Aline
Québec, fin des années 60, Sylvette et Anglomard accueillent leur 14ème enfant : Aline. Dans la famille Dieu, la musique est reine et quand Aline grandit on lui découvre un don, elle a une voix en or. Lorsqu’il entend cette voix, le producteur de musique Guy-Claude n’a plus qu’une idée en tête… faire d’Aline la plus grande chanteuse au monde…
l y a, dans le titre de ce film, l’amorce d’un mouvement. Celui propre à la dérivée, au sens mathématique, qui fait évoluer la fonction d’une variable et annonce que ce qui nous est donné à voir et à entendre ici joue à chat avec le réel. Ce mouvement est le propre des fantaisistes et Valérie Lemercier en est une. De haut vol. Son goût de la dérivation, dans ses spectacles, ses films (Le Derrière ou Palais Royal !, par exemple) ou son parler à la ville, nous le connaissions, mais dans Aline, son sixième long-métrage en tant que réalisatrice, elle le porte à son point d’incandescence et atteint une dimension émotionnelle et métaphysique inédite dans son travail.

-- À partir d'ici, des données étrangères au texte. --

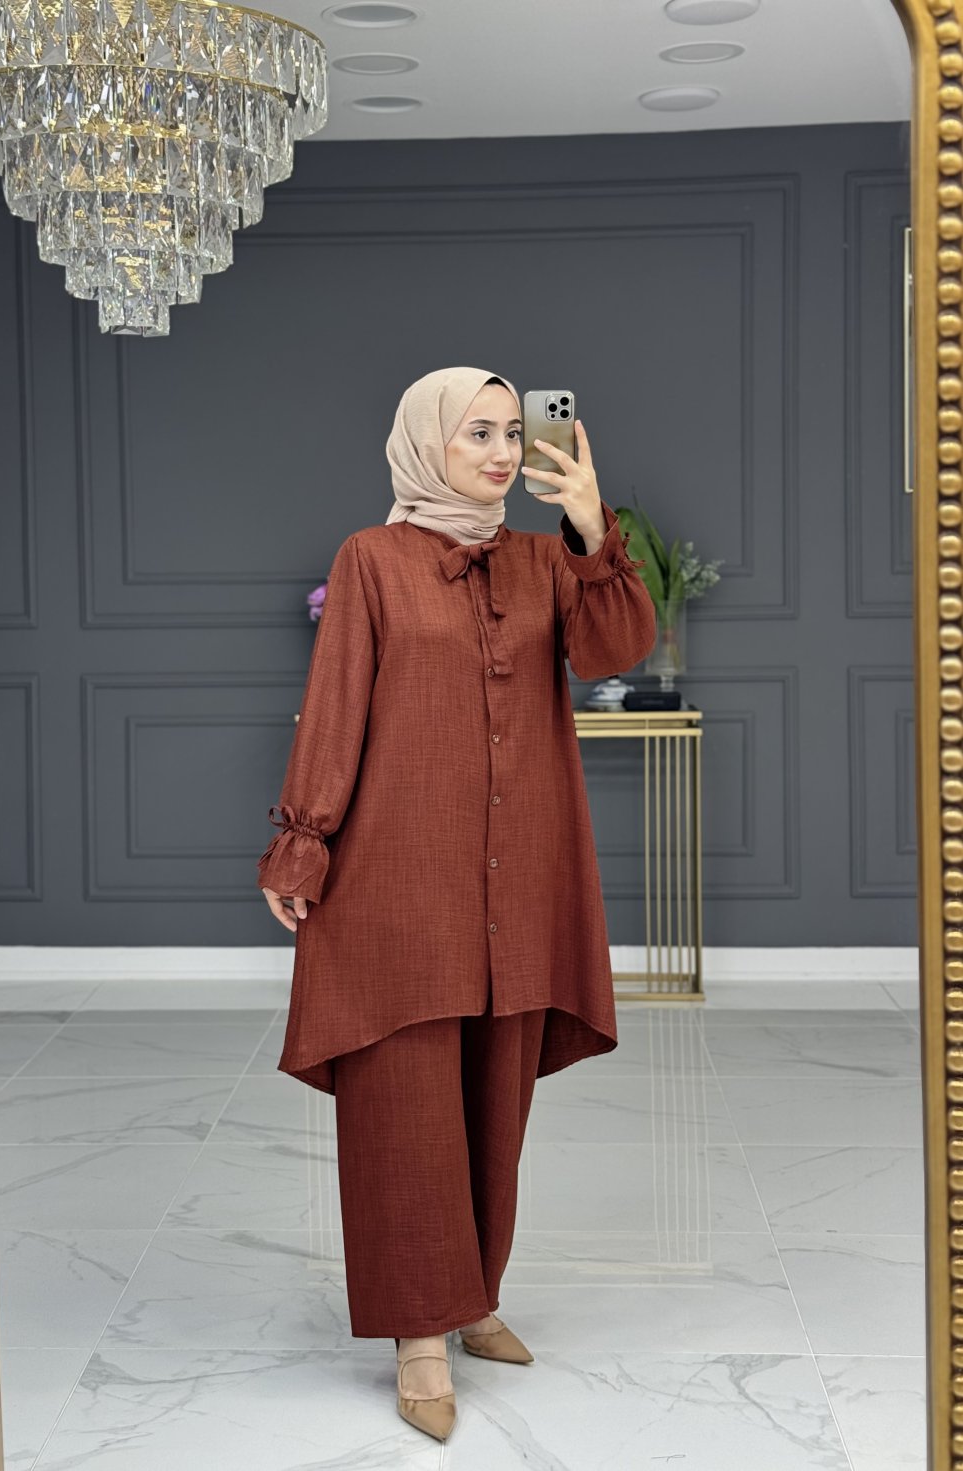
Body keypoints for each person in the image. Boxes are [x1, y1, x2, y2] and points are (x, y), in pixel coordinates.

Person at [257, 365, 656, 1443]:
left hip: (518, 876)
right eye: (476, 431)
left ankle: (473, 1294)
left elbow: (616, 649)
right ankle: (419, 1335)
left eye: (511, 432)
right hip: (398, 875)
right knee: (403, 1102)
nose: (498, 451)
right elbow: (336, 703)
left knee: (494, 1094)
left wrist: (590, 528)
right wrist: (303, 840)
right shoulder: (373, 559)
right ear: (425, 440)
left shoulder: (543, 562)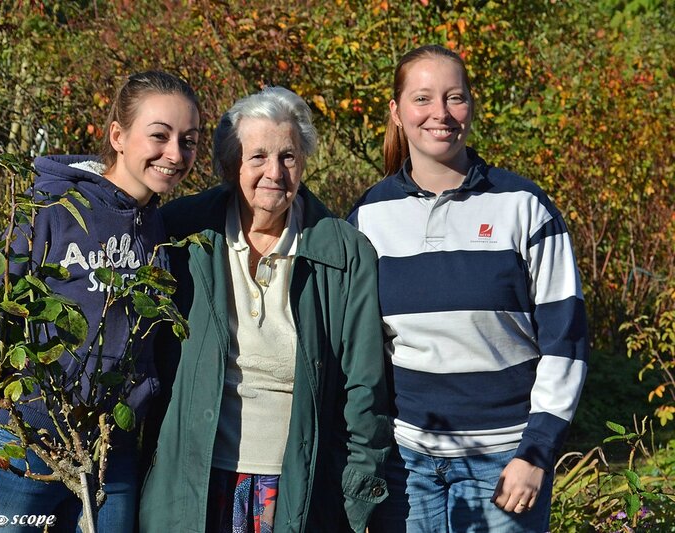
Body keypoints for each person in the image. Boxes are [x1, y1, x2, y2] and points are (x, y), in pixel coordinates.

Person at [0, 71, 201, 532]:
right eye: (159, 136)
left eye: (189, 140)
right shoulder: (50, 207)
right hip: (26, 446)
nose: (175, 154)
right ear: (118, 136)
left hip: (110, 455)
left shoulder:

Un film, inspiré de la vie de Céline Dion, intitulé Aline annonce la couleur d’une « vérité menteuse », pour voler les mots de Lacan. Un léger twist qui fait naître un personnage fictif (jusque dans sa voix chantée, qui est celle de l’épatant sosie vocal Victoria Sio) pour mieux s’emparer de la trajectoire de son modèle et de son énergie motrice. Aline est tout entier traversé par une fougue, une vitalité, une passion pour ses personnages et ses acteurs (les Québecois Danielle Fichaud, Sylvain Marcel, Roc Lafortune, Antoine Vézina et Pascale Desrochers, tous formidables) qui vous entraîne dans un tourbillon joyeux. Comme si l’immense sincérité qui caractérise Céline Dion, autant dans l’exercice de son art que dans son rapport aux médias, et son amour fou pour son mari, à qui elle s’adresse quand elle chante en public, étaient entrés en résonance profonde avec Valérie Lemercier. Comme si, outre son admiration pour la plus grande star internationale capable de remplir des stades gigantesques, l’actrice-réalisatrice avait noué avec elle une sorte de pacte subliminal et secret lui permettant d’exprimer des émotions très intimes tout en jouant la carte de la démesure et du grandiose.